Hmmm...but if I win the bet then the world may be destroyed, or our environment could change so much the money will become worthless. Would you take 20:1 odds that there won’t be DL+RL-based HLAI in 25 years?
I still don’t see how you’re getting those probabilities. Say it takes 1 bit to describe the outcome of the coin toss, and assume it’s easy to find all the copies of yourself(ie your memories) in different worlds. Then you need:
1 bit to specify if the coin landed heads or tails
If the coin landed tails, you need 1 more bit to specify if it’s Monday or Tuesday.
So AIXI would give these scenarios P(HM)=0.50, P(TM)=0.25, P(TT)=0.25.
Have something in mind?
Well, it COULD be the case that the K-complexity of the memory-erased AIXI environment is lower, even when it learns that this happened. The reason for this is that there could be many possible past AIXI’s who have their memory erased/altered and end up in the same subjective situation. Then the memory-erasure hypothesis can use the lowest K-complexity AIXI who ends up with these memories. As the AIXI learns more it can gradually piece together which of the potential past AIXI’s it actually was and the K-complexity will go back up again.
EDIT: Oh, I see you were talking about actually having a RANDOM memory in the sense of a random sequence of 1s and 0s. Yeah, but this is no different than AIXI thinking that any random process is high K-complexity. In general, and discounting merging, the memory-altering subroutine will increase the complexity of the environment by a constant plus the complexity of whatever transformation you want to apply to the memories.
Well, the DotA bot pretty much just used PPO,. AlphaZero used MCTS + RL, OpenAI recently got a robot hand to do object manipulation with PPO and a simulator(the simulator was hand-built, but in principle it could be produced by unsupervised learning like in this).
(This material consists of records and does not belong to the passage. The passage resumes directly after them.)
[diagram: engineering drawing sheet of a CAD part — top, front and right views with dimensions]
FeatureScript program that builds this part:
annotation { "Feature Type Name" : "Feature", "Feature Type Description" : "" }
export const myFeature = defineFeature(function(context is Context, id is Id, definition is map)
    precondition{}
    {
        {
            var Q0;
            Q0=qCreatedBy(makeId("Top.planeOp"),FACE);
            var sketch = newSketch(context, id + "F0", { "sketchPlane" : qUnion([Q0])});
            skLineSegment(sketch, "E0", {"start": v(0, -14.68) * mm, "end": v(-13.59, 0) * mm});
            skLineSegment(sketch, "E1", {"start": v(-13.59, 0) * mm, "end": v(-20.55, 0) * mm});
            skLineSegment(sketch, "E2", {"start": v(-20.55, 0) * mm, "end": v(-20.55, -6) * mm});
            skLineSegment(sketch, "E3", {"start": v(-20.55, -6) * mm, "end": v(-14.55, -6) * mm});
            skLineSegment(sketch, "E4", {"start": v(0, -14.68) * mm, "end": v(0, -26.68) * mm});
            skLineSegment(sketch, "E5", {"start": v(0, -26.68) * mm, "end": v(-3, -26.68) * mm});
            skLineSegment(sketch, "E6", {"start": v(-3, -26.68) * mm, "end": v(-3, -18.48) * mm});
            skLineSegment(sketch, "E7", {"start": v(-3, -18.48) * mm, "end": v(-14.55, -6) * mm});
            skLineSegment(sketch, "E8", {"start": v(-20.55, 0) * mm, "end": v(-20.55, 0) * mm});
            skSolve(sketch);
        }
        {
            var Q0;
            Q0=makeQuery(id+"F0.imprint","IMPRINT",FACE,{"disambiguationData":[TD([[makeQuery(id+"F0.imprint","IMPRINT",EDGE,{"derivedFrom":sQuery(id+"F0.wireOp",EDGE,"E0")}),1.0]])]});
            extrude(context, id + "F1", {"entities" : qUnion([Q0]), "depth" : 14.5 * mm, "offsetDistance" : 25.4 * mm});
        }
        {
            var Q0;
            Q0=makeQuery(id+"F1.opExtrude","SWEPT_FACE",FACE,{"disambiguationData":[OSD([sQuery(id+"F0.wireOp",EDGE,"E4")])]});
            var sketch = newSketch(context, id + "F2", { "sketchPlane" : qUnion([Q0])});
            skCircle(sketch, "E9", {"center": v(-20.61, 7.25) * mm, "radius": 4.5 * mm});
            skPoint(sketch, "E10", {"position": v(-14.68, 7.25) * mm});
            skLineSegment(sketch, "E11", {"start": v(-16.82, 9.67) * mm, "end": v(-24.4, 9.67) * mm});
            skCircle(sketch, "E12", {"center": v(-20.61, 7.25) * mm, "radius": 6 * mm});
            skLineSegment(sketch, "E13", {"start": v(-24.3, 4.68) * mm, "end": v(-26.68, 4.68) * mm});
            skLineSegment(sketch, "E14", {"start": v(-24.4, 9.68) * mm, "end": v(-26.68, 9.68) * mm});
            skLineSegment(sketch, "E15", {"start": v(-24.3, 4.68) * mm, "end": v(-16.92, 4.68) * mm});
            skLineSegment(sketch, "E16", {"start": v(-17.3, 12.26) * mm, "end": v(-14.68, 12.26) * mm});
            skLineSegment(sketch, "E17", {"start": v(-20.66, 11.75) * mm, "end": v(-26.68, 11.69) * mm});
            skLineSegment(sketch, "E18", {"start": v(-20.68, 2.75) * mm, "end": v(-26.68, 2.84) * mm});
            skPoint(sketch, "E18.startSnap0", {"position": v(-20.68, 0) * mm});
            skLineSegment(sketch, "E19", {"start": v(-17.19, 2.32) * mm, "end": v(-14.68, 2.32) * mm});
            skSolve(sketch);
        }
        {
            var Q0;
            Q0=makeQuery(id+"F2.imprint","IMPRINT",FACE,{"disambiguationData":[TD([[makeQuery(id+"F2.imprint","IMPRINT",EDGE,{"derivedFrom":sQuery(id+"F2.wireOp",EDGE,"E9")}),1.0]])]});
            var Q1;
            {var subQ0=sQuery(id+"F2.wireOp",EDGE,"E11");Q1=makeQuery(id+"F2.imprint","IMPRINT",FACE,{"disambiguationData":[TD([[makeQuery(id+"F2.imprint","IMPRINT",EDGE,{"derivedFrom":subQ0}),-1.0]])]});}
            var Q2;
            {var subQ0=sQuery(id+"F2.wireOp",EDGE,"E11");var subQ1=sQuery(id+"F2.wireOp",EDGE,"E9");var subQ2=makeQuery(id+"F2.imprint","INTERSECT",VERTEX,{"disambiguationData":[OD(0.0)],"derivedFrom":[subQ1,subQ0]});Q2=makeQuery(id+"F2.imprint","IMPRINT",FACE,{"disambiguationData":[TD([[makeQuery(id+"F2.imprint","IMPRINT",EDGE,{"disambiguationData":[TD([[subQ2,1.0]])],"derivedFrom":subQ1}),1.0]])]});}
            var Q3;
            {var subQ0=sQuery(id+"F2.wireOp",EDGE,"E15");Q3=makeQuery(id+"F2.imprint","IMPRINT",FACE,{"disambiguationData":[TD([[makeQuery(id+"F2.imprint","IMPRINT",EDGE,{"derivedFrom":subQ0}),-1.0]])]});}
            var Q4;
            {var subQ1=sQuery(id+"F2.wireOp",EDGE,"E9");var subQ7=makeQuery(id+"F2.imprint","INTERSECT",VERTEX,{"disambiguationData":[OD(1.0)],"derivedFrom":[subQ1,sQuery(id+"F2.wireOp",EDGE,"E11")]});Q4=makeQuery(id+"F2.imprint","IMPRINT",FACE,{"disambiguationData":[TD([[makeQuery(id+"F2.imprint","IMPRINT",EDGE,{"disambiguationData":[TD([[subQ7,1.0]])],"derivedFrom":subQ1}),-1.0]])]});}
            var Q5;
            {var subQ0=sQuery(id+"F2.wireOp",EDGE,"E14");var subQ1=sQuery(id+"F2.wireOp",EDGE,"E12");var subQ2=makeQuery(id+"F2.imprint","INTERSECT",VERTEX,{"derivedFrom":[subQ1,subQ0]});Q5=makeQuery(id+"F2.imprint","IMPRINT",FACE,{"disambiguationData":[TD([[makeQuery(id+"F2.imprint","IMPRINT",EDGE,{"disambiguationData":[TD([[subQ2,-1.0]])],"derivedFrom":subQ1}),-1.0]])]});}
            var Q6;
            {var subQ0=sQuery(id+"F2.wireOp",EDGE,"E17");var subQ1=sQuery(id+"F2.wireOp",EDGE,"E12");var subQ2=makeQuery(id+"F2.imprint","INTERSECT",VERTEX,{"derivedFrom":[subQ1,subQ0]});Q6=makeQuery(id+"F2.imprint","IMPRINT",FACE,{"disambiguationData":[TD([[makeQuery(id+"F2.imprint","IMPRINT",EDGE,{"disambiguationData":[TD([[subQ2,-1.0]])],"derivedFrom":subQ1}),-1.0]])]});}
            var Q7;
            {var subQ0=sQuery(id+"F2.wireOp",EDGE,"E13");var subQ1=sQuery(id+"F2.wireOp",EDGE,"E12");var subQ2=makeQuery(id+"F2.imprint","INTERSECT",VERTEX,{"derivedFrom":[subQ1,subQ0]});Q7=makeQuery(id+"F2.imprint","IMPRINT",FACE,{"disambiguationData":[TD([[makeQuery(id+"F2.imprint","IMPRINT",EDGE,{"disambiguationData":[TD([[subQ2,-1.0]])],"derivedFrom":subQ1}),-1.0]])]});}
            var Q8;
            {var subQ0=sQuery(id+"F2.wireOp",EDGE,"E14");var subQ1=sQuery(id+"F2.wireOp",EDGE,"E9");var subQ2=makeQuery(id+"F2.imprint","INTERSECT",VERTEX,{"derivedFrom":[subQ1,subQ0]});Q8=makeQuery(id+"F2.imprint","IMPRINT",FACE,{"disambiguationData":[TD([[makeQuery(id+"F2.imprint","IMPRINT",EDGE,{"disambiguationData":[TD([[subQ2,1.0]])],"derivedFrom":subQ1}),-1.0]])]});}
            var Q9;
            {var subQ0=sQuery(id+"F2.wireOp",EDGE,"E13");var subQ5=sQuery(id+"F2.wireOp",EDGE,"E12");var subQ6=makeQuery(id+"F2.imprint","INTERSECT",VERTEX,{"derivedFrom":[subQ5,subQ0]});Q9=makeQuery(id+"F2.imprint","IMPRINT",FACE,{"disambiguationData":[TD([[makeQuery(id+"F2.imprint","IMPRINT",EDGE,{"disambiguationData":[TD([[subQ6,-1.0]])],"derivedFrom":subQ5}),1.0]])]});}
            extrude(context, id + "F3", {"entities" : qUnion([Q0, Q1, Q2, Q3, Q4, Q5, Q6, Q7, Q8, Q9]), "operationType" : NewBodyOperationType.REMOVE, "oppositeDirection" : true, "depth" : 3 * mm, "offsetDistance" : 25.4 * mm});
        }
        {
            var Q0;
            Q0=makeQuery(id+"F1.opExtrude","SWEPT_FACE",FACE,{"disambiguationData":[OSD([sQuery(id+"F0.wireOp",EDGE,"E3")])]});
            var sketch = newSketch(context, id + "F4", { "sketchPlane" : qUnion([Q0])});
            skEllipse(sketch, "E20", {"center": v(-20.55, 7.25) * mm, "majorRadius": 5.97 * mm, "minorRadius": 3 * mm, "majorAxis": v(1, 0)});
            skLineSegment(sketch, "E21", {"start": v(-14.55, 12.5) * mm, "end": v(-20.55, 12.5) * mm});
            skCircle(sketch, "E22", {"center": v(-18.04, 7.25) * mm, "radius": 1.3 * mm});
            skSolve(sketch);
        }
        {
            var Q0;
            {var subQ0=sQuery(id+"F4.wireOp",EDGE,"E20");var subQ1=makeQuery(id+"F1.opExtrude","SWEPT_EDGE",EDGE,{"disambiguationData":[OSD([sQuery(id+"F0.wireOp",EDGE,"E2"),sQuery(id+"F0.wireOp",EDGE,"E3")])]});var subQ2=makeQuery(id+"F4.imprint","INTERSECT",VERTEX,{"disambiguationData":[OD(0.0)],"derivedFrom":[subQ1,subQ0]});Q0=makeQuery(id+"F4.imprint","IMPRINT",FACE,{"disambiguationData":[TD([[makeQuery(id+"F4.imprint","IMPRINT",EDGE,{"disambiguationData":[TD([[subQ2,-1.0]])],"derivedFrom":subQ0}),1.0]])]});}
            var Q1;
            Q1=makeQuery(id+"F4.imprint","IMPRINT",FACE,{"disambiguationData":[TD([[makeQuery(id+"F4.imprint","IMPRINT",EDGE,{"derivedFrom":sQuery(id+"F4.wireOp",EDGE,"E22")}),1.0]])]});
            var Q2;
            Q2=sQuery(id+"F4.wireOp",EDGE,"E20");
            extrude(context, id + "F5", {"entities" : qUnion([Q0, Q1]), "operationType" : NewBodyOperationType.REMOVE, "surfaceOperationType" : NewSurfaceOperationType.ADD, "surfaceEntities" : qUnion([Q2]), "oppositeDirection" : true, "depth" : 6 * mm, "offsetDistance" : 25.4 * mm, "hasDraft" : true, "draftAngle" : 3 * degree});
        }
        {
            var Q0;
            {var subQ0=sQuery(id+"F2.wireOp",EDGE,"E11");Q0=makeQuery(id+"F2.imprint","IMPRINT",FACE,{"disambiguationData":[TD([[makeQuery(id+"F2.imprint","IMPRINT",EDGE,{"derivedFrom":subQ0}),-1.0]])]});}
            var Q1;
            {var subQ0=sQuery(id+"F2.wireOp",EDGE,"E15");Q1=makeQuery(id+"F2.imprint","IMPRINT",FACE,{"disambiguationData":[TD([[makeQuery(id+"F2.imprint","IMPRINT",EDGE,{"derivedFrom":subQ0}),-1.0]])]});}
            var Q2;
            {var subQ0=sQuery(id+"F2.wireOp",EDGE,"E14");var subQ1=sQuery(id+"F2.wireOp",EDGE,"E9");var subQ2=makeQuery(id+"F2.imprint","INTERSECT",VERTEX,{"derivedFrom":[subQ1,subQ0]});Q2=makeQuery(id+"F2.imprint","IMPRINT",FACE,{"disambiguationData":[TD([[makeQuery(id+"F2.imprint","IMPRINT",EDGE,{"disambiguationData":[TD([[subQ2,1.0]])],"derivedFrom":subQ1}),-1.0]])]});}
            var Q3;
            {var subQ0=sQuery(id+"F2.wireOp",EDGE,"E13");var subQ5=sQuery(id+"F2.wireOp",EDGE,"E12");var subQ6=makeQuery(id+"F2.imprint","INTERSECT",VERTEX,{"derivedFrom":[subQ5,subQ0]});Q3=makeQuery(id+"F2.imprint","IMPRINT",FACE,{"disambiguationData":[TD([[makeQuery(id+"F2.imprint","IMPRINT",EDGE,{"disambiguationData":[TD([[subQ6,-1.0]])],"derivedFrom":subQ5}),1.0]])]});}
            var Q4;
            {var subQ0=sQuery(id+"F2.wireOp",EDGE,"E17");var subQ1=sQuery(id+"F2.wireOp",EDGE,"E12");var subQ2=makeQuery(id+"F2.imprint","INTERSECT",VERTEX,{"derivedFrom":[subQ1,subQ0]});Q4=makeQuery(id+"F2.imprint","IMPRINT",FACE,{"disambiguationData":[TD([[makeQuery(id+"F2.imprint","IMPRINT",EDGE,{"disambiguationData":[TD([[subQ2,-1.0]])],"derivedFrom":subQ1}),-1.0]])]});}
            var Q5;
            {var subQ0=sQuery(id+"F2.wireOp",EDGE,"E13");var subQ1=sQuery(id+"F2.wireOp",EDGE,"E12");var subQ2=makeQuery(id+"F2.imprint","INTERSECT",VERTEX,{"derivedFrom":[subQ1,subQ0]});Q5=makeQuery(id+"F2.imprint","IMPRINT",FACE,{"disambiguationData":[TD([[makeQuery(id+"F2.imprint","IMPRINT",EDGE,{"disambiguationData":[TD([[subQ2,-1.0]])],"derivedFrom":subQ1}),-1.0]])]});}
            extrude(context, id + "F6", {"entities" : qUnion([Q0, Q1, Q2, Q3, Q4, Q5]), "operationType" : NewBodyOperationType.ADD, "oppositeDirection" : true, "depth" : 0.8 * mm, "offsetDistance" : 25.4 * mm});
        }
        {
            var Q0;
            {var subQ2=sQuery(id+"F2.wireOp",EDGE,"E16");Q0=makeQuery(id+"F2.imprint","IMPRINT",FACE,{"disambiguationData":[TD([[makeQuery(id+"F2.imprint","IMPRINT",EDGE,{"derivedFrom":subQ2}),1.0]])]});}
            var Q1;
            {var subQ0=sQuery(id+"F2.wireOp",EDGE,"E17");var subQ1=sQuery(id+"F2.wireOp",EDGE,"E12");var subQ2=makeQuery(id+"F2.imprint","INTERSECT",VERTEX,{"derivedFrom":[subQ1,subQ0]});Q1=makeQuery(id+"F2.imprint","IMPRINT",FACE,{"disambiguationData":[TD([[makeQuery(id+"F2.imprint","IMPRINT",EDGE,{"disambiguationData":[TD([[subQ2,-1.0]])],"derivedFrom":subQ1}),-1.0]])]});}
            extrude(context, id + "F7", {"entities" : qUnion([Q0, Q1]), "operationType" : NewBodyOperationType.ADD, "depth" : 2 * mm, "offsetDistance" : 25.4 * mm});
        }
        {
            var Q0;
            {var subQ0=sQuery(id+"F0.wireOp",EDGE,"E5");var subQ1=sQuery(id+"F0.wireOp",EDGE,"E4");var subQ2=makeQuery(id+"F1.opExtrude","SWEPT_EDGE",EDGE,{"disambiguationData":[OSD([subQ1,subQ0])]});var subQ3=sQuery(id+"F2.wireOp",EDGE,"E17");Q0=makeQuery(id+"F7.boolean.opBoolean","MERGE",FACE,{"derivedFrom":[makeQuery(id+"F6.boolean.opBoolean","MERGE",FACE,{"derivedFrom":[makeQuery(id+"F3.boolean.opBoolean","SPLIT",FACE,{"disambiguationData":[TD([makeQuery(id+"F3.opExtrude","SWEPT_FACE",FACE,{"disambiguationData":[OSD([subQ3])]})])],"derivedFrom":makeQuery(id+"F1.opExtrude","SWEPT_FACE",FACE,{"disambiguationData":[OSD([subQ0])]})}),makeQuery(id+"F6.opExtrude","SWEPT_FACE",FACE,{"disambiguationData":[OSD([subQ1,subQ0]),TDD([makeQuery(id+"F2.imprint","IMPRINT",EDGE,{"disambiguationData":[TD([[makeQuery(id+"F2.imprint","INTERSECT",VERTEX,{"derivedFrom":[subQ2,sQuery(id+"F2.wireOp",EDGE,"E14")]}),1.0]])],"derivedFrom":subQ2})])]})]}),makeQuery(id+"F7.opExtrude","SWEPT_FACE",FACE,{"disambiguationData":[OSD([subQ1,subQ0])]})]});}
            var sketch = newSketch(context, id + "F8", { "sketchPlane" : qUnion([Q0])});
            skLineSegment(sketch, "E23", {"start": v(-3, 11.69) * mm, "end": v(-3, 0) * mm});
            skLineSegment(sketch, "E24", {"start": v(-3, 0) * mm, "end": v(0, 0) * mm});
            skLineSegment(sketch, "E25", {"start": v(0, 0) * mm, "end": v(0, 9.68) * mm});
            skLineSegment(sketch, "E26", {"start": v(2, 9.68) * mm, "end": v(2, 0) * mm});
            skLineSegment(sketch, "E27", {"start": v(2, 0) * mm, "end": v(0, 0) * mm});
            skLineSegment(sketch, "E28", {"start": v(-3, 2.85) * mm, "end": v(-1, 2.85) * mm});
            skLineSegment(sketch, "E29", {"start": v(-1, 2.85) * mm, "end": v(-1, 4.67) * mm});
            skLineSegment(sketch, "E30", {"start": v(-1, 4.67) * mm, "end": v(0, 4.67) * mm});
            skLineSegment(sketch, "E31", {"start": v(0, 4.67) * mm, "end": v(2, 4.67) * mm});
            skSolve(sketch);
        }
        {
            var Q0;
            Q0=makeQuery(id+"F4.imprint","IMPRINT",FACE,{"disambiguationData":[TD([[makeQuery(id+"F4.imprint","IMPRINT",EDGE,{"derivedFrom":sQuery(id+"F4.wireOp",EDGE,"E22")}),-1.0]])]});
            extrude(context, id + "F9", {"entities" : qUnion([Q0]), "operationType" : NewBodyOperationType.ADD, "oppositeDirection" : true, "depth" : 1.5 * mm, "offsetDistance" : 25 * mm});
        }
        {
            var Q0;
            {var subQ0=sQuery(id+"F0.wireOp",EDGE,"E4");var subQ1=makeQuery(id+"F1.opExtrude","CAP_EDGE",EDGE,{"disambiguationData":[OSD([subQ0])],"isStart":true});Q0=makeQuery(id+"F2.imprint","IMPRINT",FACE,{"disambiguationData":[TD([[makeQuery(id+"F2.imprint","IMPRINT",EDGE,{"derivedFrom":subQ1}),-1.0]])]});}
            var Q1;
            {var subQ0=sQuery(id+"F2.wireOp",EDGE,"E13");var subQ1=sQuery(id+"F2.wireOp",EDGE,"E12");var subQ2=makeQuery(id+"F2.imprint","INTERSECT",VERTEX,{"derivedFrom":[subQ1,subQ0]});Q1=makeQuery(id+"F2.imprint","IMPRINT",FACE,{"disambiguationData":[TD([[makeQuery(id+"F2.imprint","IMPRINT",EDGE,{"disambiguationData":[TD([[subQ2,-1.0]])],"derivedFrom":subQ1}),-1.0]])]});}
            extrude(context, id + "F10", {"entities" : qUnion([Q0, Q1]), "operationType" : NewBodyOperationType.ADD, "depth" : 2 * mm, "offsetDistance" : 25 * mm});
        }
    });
Clearly it’s possible to get sophisticated behaviors out of pretty simple RL algorithms. It could be the case that these approaches will “run out of steam” before getting to HLAI, but it’s hard to tell at the moment, because our algorithms aren’t running with the same amount of compute + data as humans (for humans, I am thinking of our entire lifetime experiences as data, which is used to build a cross-domain optimizer).
re: Uber, I agree that at least in the short term most applications in the real world will feature a fair amount of engineering by hand. But the need for this could decrease as more power becomes available, as has been the case in supervised learning.
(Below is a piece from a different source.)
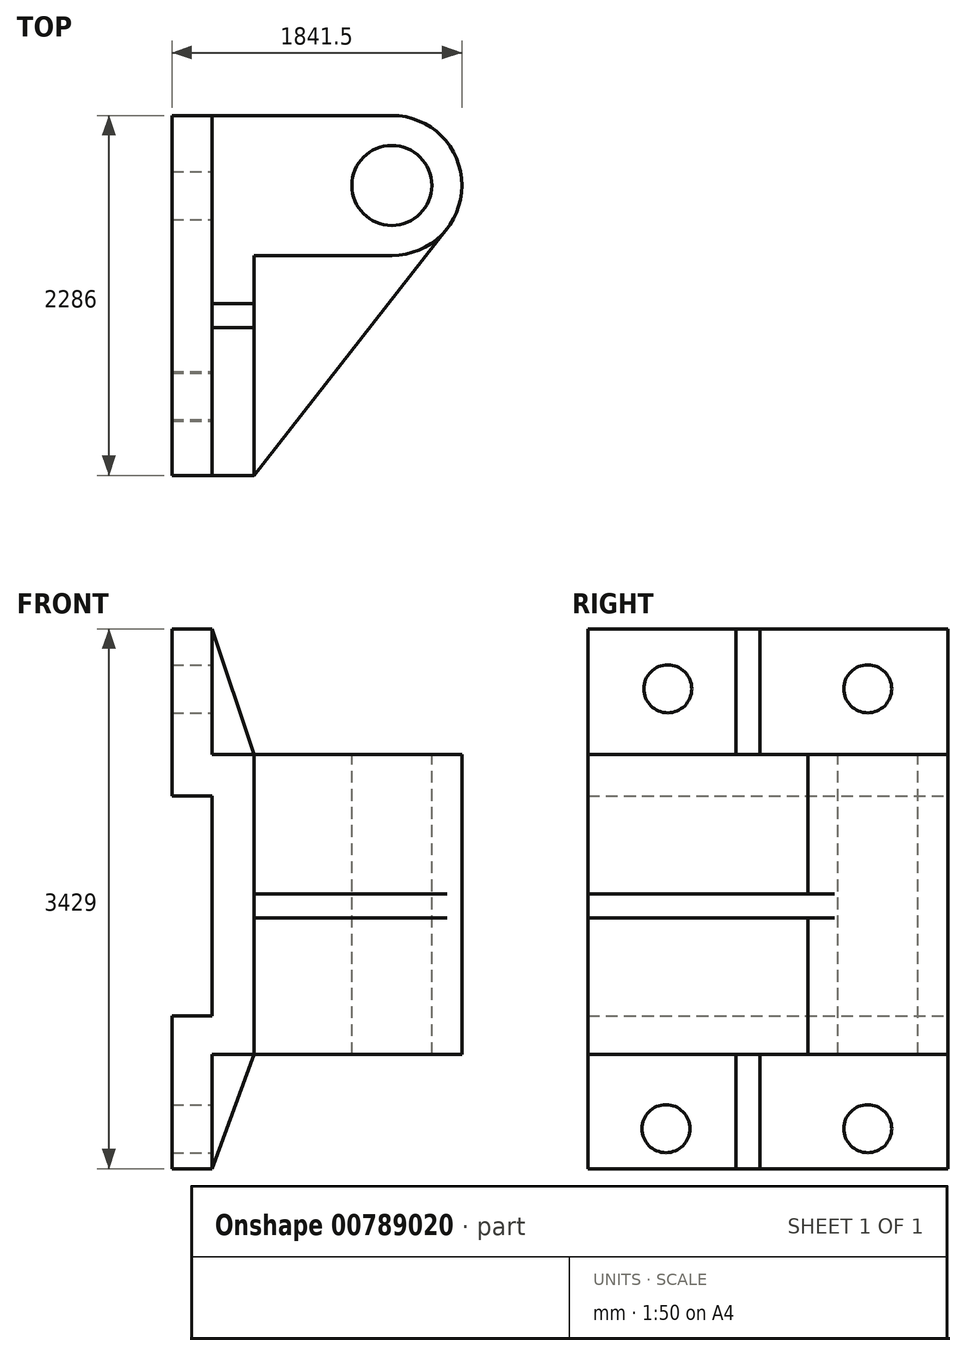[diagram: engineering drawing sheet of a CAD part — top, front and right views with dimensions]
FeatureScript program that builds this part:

How do the initial simple conditions relate to the branching? Our universe seems to have had simple initial conditions but there’s still been a lot of random branching, right? That is, the universe from our perspective is just one branch of a quantum state evolving simply from simple conditions, so you need O(#branching events) bits to describe it. Incidentally this undermines Eliezer’s argument for MWI based on Solomonoff induction, though MWI is probably still true
[EDITED: Oh, from one of your other comments I see that you aren’t saying the shortest program involves beginning at the start of the universe. That makes sense]
I agree that you do need some sort of causal structure around the function-fitting deep net. The question is how complex this structure needs to be before we can get to HLAI. It seems plausible to me(at least a 10% chance, say) that it could be quite simple, maybe just consisting of modestly more sophisticated versions of the RL algorithms we have so far, combined with really big deep networks.
Incidentally, you can use the same idea to have RO-AIXI do anthropic reasoning/bargaining about observers that are in a broader reference class than ‘exact same sense data’, by making the mapping O → O’ some sort of coarse-graining.